Suppose you have a dataset that you want to standardize. If you calculate the mean and standard deviation of the entire dataset (including both the training and test sets) and then scale the data, your test set scaling will be biased. This means that the model has already been exposed to some information about the test set during training, leading to overly optimistic performance estimates.

### Correct Way to Scale Data

#### Fit on Training Data Only

Fit the scaler (whether it’s a StandardScaler, MinMaxScaler, or another method) only on the training data. This ensures that the scaling parameters are derived solely from the training data, preventing any information from the test data from leaking into the training process.

#### Apply Scaling Separately

After fitting the scaler on the training data, apply the same transformation to both the training and test data. This means that the test data is scaled using the parameters learned from the training data only.


In [2]:
### Practical Example in Python

from sklearn.preprocessing import StandardScaler
from sklearn.model_selection import train_test_split
import numpy as np

# Example data
data = np.array([[1, 200], [2, 300], [3, 400], [4, 500], [5, 600]])
labels = np.array([0, 1, 0, 1, 0])

# Split the data into training and test sets
X_train, X_test, y_train, y_test = train_test_split(data, labels, test_size=0.2, random_state=42)
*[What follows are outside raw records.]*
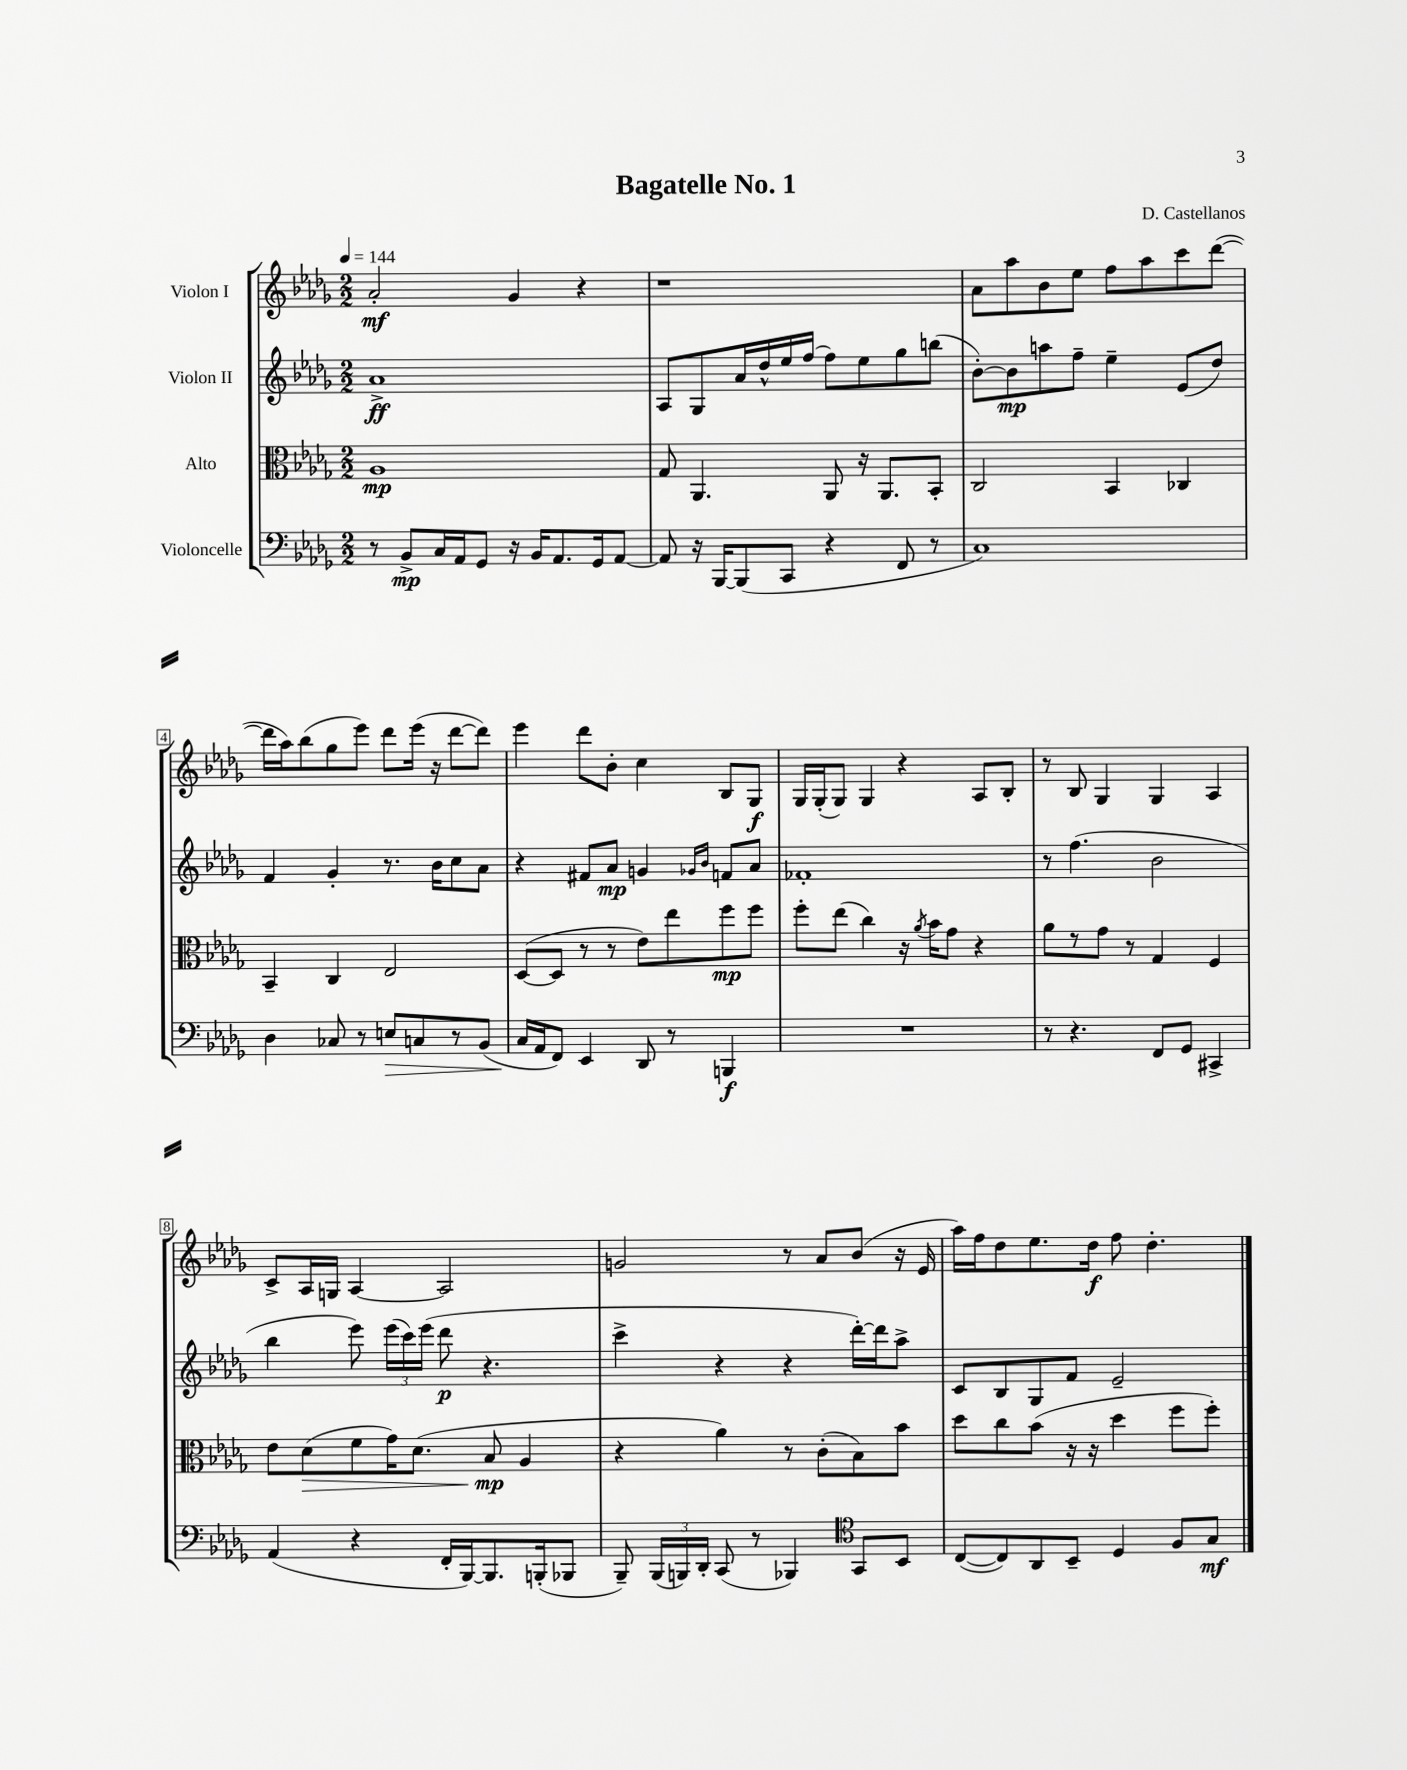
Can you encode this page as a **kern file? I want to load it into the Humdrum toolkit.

**kern	**kern	**kern	**kern
*staff4	*staff3	*staff2	*staff1
*clefF4	*clefC3	*clefG2	*clefG2
*k[b-e-a-d-g-]	*k[b-e-a-d-g-]	*k[b-e-a-d-g-]	*k[b-e-a-d-g-]
*M2/2	*M2/2	*M2/2	*M2/2
*MM144	*MM144	*MM144	*MM144
8r	1A-	1a-^	2a-'
8BB-^	.	.	.
16C	.	.	.
16AA-	.	.	.
8GG-	.	.	.
16r	.	.	4g-
16BB-	.	.	.
8.AA-	.	.	.
.	.	.	4r
16GG-	.	.	.
[8AA-	.	.	.
=	=	=	=
8AA-]	8G-	8A-	1r
16r	4.AA-	8G-	.
[16BBB-	.	.	.
(8BBB-]	.	16a-	.
.	.	16dd-^^	.
8CC	.	16ee-	.
.	.	(16ff	.
4r	8AA-	8ff)	.
.	16r	8ee-	.
.	8.AA-	.	.
8FF	.	8gg-	.
8r	8BB-'	(8bb	.
=	=	=	=
1C)	2C	[8b-')	8a-
.	.	8b-]	8aa-
.	.	8aa	8b-
.	.	8ff~	8ee-
.	4BB-	4ee-~	8ff
.	.	.	8aa-
.	4C-	(8e-	8ccc
.	.	8dd-)	([8ddd-
=	=	=	=
4D-	4BB-~	4f	16ddd-]
.	.	.	16aa-)
.	.	.	(8bb-
8C-	4C	4g-'	8gg-
8r	.	.	8eee-)
8E	2E-	8.r	8ddd-
8C	.	.	(16eee-
.	.	16b-	16r
8r	.	8cc	[8ddd-
(8BB-	.	8a-	8ddd-])
=	=	=	=
16C	([8D-	4r	4eee-
16AA-	.	.	.
8FF)	8D-]	.	.
4EE-	8r	8f#	8ddd-
.	8r	8a-	8b-'
8DD-	8e-)	4g	4cc
8r	8ee-	.	.
.	.	16qqg-	.
.	.	16qqb-	.
4BBB	8ff	8f	8B-
.	8ff	8a-	8G-
=	=	=	=
1r	8ff'	1f-'	16G-
.	.	.	(16G-'
.	(8ee-	.	8G-)
.	4cc)	.	4G-
.	16r	.	4r
.	8qa-	.	.
.	16b-	.	.
.	8g-	.	.
.	4r	.	8A-
.	.	.	8B-'
=	=	=	=
8r	8a-	8r	8r
4.r	8r	(4.ff	8B-
.	8g-	.	4G-
.	8r	.	.
8FF	4G-	2b-	4G-
8GG-	.	.	.
4CC#^	4F	.	4A-
=	=	=	=
(4AA-	8e-	4bb-	8c^
.	(8d-	.	16A-
.	.	.	16G
4r	8f	8eee-)	[4A-
.	16g-)	(24eee-	.
.	.	24ccc)	.
.	(8.d-	.	.
.	.	(24eee-	.
16FF'	.	8ddd-	2A-]
[16BBB-)	.	.	.
8.BBB-]	8B-	4.r	.
.	4A-	.	.
(16BBB'	.	.	.
8BBB-	.	.	.
=	=	=	=
8BBB-~)	4r	4ccc^	2g
(24BBB-	.	.	.
24BBB)	.	.	.
24DD-'	.	.	.
(8CC	4a-)	4r	.
8r	.	.	.
4BBB-)	8r	4r	8r
.	(8c'	.	8a-
*clefC4	*	*	*
8GG-	8B-)	[16ddd-')	(8b-
.	.	16ddd-]	.
8BB-	8b-	8aa-^	16r
.	.	.	16e-
=	=	=	=
([8C	8dd-	8c	16aa-)
.	.	.	16ff
8C])	8cc	8B-	8dd-
8AA-	(8b-	8G-	8.ee-
8BB-~	16r	8f	.
.	16r	.	16dd-
4D-	4dd-	2e-~	8ff
.	.	.	4.dd-'
8F	8ff	.	.
8G-	8ff')	.	.
==	==	==	==
*-	*-	*-	*-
# Initialize the scaler and fit on the training data only
scaler = StandardScaler()
X_train_scaled = scaler.fit_transform(X_train)
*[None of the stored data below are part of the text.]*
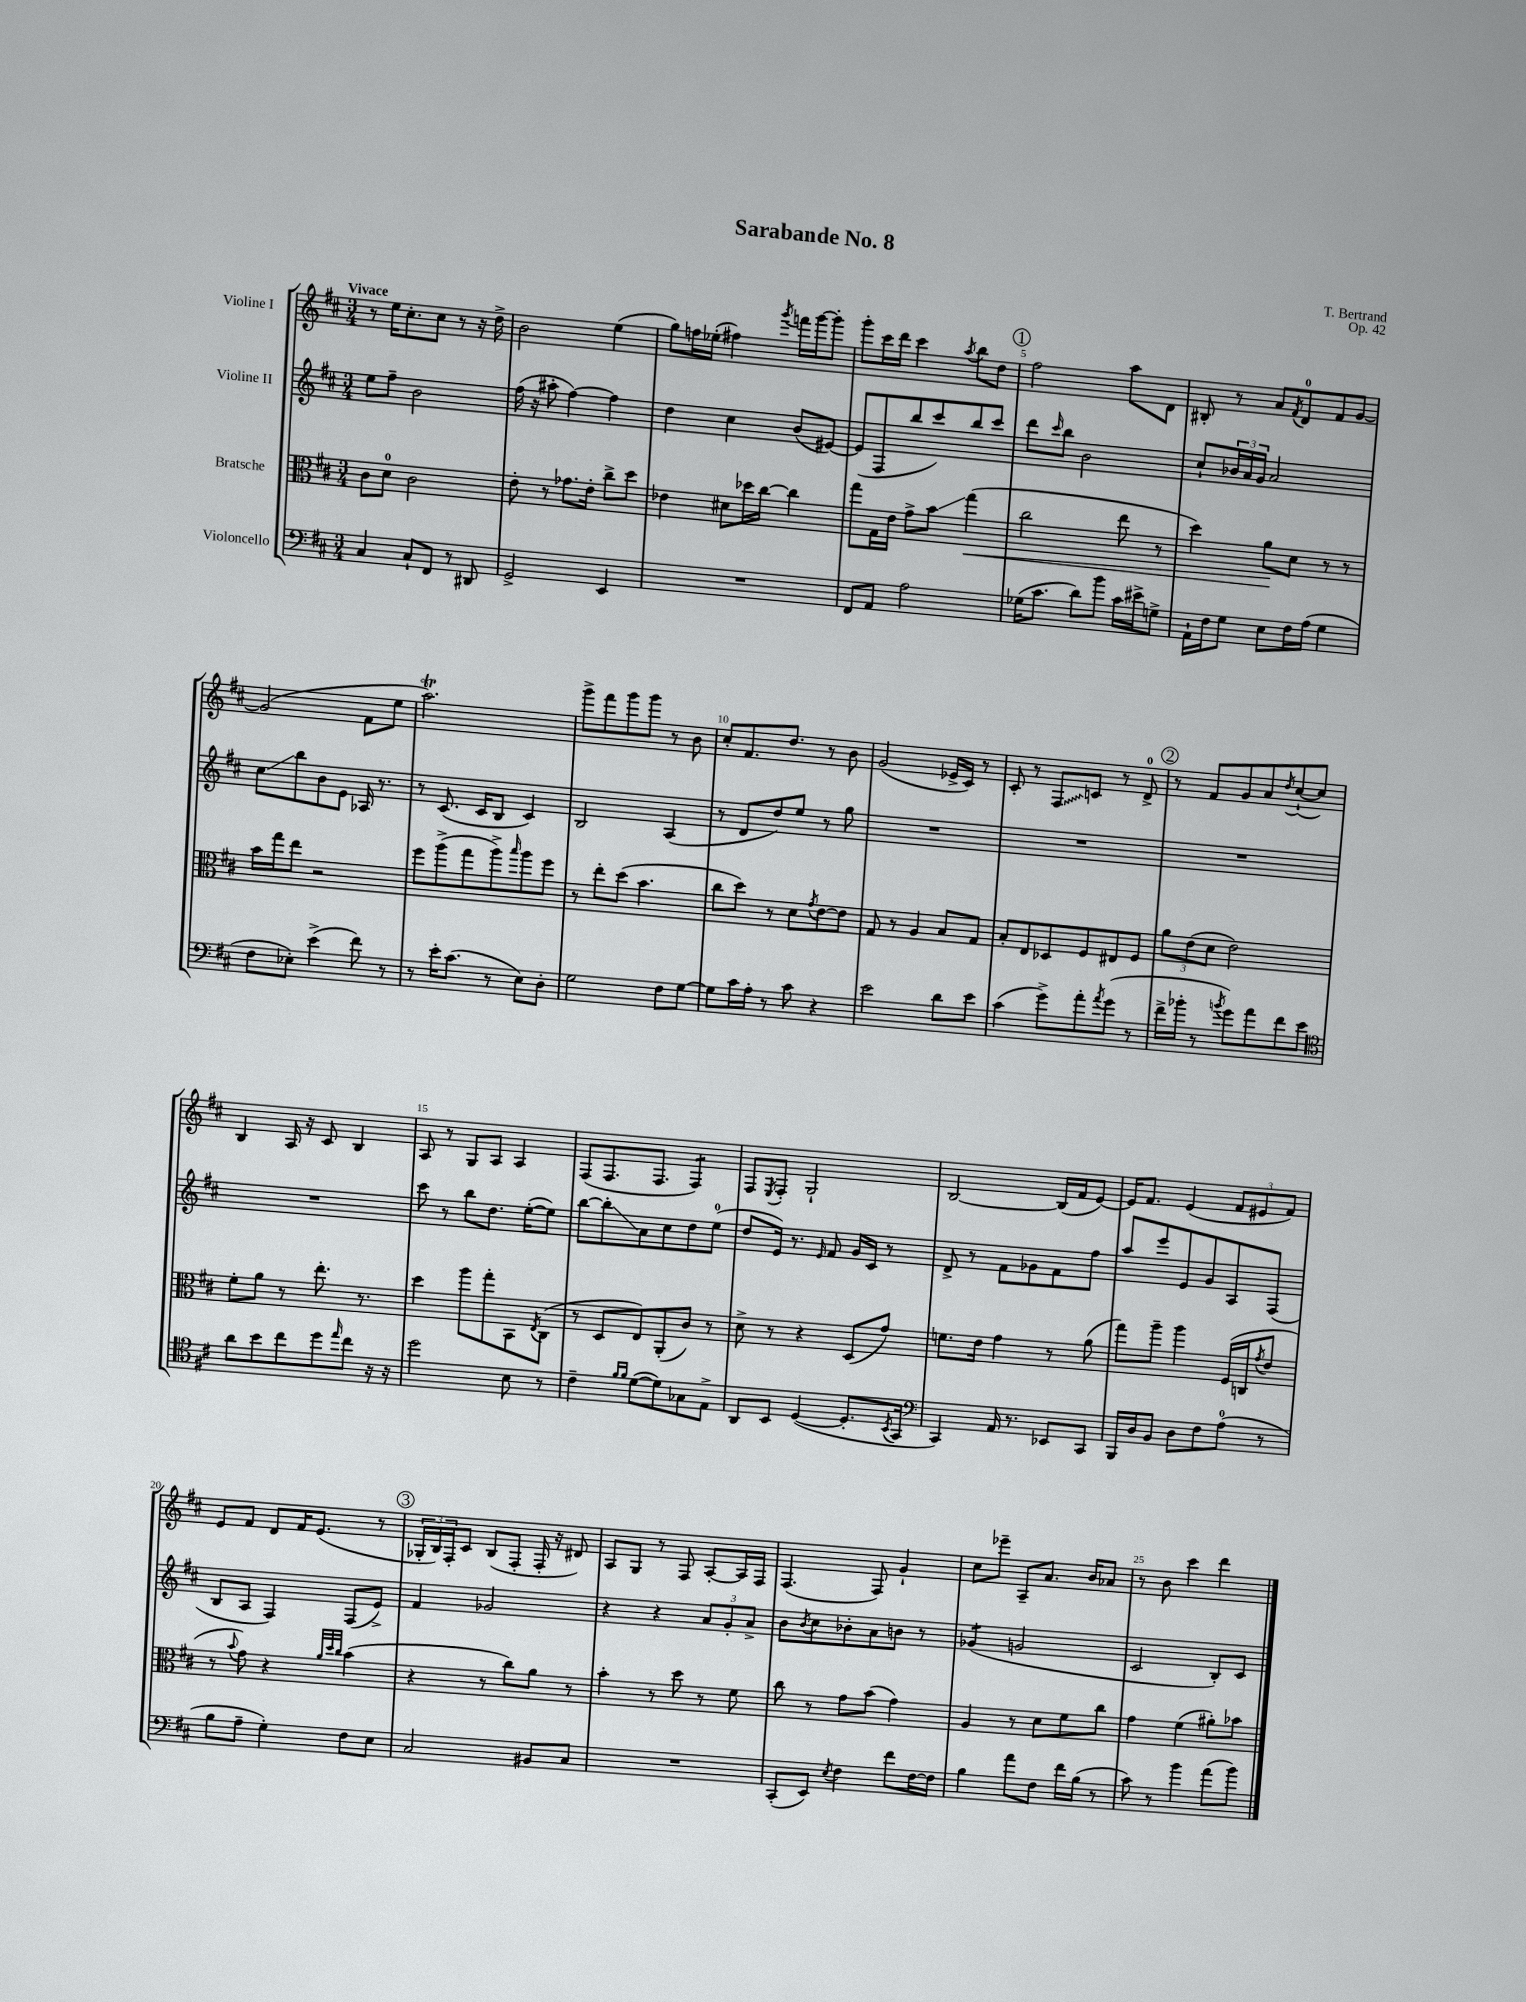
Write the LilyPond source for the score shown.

\header { title = "Sarabande No. 8" composer = "T. Bertrand" opus = "Op. 42" }
<<
\new StaffGroup <<
\new Staff = "s0" \with { instrumentName = "Violine I" } {
    \clef treble \key d \major \numericTimeSignature \time 3/4 \tempo "Vivace"
    r8 e''16 cis''8.-. cis''8 r8 r16 d''16-> |
    b'2 e''4( |
    g''8) f''16 ees''16-.( fis''4) \acciaccatura { g'''8 } f'''16 g'''16~ g'''8-. |
    g'''8-. cis'''16 d'''16 cis'''4 \acciaccatura { a''8 } b''8 d''8 |
    \mark \markup { \circle "1" } fis''2 a''8 d'8 |
    bis8-. r8 a'8 \acciaccatura { fis'8 } d'8-0 fis'8 g'8~ |
    g'2( fis'8 e''8 |
    a''2.\trill) |
    g'''8-> fis'''8 g'''8 g'''8 r8 b'8 |
    cis''8-. fis'8. d''8. r8 b'8 |
    g'2( ees'16-> cis'16) r8 |
    cis'8-. r8 \once \override Glissando.style = #'zigzag fis8\glissando c'8 r8 d'8-0-> |
    \mark \markup { \circle "2" } r8 fis'8 g'8 a'8 \acciaccatura { d''8 } cis''8~-!( cis''8) |
    b4 a16 r16 cis'8 b4 |
    a8 r8 g8 a8 a4 |
    fis8( fis8. fis8. fis4:8) |
    fis8 \acciaccatura { e8 } fis8-. g2-! |
    b2~ b16( fis'16 e'8~) |
    e'16 fis'8. e'4( \tuplet 3/2 { fis'8 eis'8 fis'8) } |
    e'8 fis'8 d'8 fis'16 e'8.( r8 |
    \mark \markup { \circle "3" } \tuplet 3/2 { ges16-. b16) fis16-. } cis'8 b8( fis8-. fis16-. r16 dis'8) |
    a8 g8 r8 fis8 a8~-. a16 fis16 |
    fis4.( fis8) g'4-! |
    cis''8 ees'''8-- a8-- a'8. b'16 aes'8 |
    r8 b'8 cis'''4 d'''4 \bar "|." |
}
\new Staff = "s1" \with { instrumentName = "Violine II" } {
    \clef treble \key d \major \numericTimeSignature \time 3/4
    e''8 fis''8-- b'2 |
    fis''16( r16 ais''8-. fis''4~) fis''4 |
    d''4 cis''4 b'8( eis'8~) |
    eis'8( fis8 b''8 cis'''8) b''8 cis'''8 |
    \mark \markup { \circle "1" } d'''8 \grace { cis'''16 } b''8 b'2 |
    cis''8-! \tuplet 3/2 { bes'16 a'16 g'16 } a'2 |
    cis''8\glissando b''8 b'8 e'8 aes16 r8. |
    r8 cis'8.( cis'16 b8 cis'4) |
    b2 a4( |
    r8 d'8 d''8) e''8 r8 g''8 |
    R2. |
    R2. |
    \mark \markup { \circle "2" } R2. |
    R2. |
    cis'''8 r8 b''8 d''8. e''16~-.( e''8) |
    b''8~ b''8-.\glissando a'8 cis''8 d''8 e''8-0( |
    d''8 e'16) r8. \grace { e'16 } fis'8 g'16 cis'16 r8 |
    d'8-> r8 fis'8 ges'8 fis'8 fis''8 |
    a''8 e'''8 e'8 g'8 a8 fis8( |
    b8 a8 fis4) fis8( e'8->) |
    \mark \markup { \circle "3" } fis'4 ges'2 |
    r4 r4 \tuplet 3/2 { a'8 g'8-. a'8-> } |
    b'8 \acciaccatura { b'8 } cis''8 bes'8-. a'8 b'8 r8 |
    ges'4:8( g'2 |
    cis'2 b8-.) cis'8 \bar "|." |
}
\new Staff = "s2" \with { instrumentName = "Bratsche" } {
    \clef alto \key d \major \numericTimeSignature \time 3/4
    cis'8 d'8-0 cis'2 |
    e'8-. r8 ges'8. e'16-. cis''8-> d''8 |
    ees'4 dis'8 des''16 cis''16~ cis''4 |
    g''8 g16 e'16 g'8-> b'8\glissando g''4\<( |
    \mark \markup { \circle "1" } cis''2 e''8 r8 |
    d''4) a'8\! d'8 r8 r8 |
    b'16 g''16 e''8 r2 |
    fis''8 a''8->( g''8 a''8->) \grace { b''16 } a''8 fis''8 |
    r8 e''8-. d''8( b'4. |
    cis''8 d''8) r8 d'8 \acciaccatura { g'8 } e'8~ e'8 |
    g8 r8 a4 b8 g8 |
    b8-. e8 des8 fis8 eis8 fis8 |
    \mark \markup { \circle "2" } \tuplet 3/2 { a'8 e'8( d'8 } e'2) |
    fis'8-. a'8 r8 e''8.-. r8. |
    d''4 a''8 g''8-. b,8 \acciaccatura { e8 } cis8( |
    r8 d8 e8) a,8-.( cis'8) r8 |
    d'8-> r8 r4 d8( g'8) |
    f'8. e'16 g'4 r8 a'8( |
    g''8) a''8-- a''4 fis16( c16 \acciaccatura { g'8 } e'8 |
    r8 \appoggiatura { b'8 } g'8) r4 \grace { a'32 d''32 cis''32 } b'4( |
    \mark \markup { \circle "3" } r4 r8 cis''8) a'8 r8 |
    b'4-. r8 d''8 r8 fis'8 |
    cis''8 r8 g'8 b'8( g'4) |
    a4 r8 d'8 fis'8 cis''8 |
    g'4 fis'4( ais'8-.) bes'8 \bar "|." |
}
\new Staff = "s3" \with { instrumentName = "Violoncello" } {
    \clef bass \key d \major \numericTimeSignature \time 3/4
    cis4 cis8-! fis,8 r8 dis,8 |
    g,2-> e,4 |
    R2. |
    fis,8 a,8 a2 |
    \mark \markup { \circle "1" } ges16( cis'8. d'8) b'8 cis'16 eis'16-> g8-> |
    a,16-! fis16 g8 e8 fis16 a16( g4 |
    fis8 ees8-.) e'4->( fis'8) r8 |
    r8 e'16-. cis'8.( r8 e8) d8-. |
    g2 fis8 g8~ |
    g8 cis'16 a16-. r8 cis'8 r4 |
    e'2 d'8 e'8 |
    cis'4( g'8->) a'8-. \acciaccatura { a'8 } g'8( r8 |
    \mark \markup { \circle "2" } fis'16-> bes'16-. r8 \acciaccatura { b'8 } g'8) a'8 fis'8 e'8 |
    \clef tenor a'8 b'8 cis''8 d''8 \grace { e''16 } cis''8 r16 r16 |
    d''2 b8 r8 |
    cis'4-- \grace { fis'16 fis'16 } d'8~( d'8) ges8 e8-> |
    a,8 b,8 d4~( d8.-. \acciaccatura { b,8 } g,16 |
    \clef bass cis,4) a,16 r8. ees,8 cis,8 |
    b,,16 d16 b,8 d8 fis8 a8-0( r8 |
    b8 a8-- g4-.) fis8 e8 |
    \mark \markup { \circle "3" } cis2 bis,8 cis8 |
    R2. |
    cis,8-.( e,8) \acciaccatura { e8 } fis4 fis'8 fis16~ fis16 |
    b4 a'8 fis8 fis'16 b16( r8 |
    cis'8) r8 b'4 a'8( b'8) \bar "|." |
}
>>
>>
\layout { \context { \Score \override BarNumber.break-visibility = ##(#f #t #t) barNumberVisibility = #(every-nth-bar-number-visible 5) } }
# Apply the same transformation to the test data
X_test_scaled = scaler.transform(X_test)

# Now X_train_scaled and X_test_scaled are properly scaled without any data leakage.


## Key Takeaways

- **Always** fit the scaler on the training data only.
- **Never** include test data in the fitting process of any preprocessing steps to avoid data leakage.
- Apply the fitted transformation consistently to both training and test sets.

By following these steps, you can prevent data leakage and ensure that your model's performance estimates are realistic.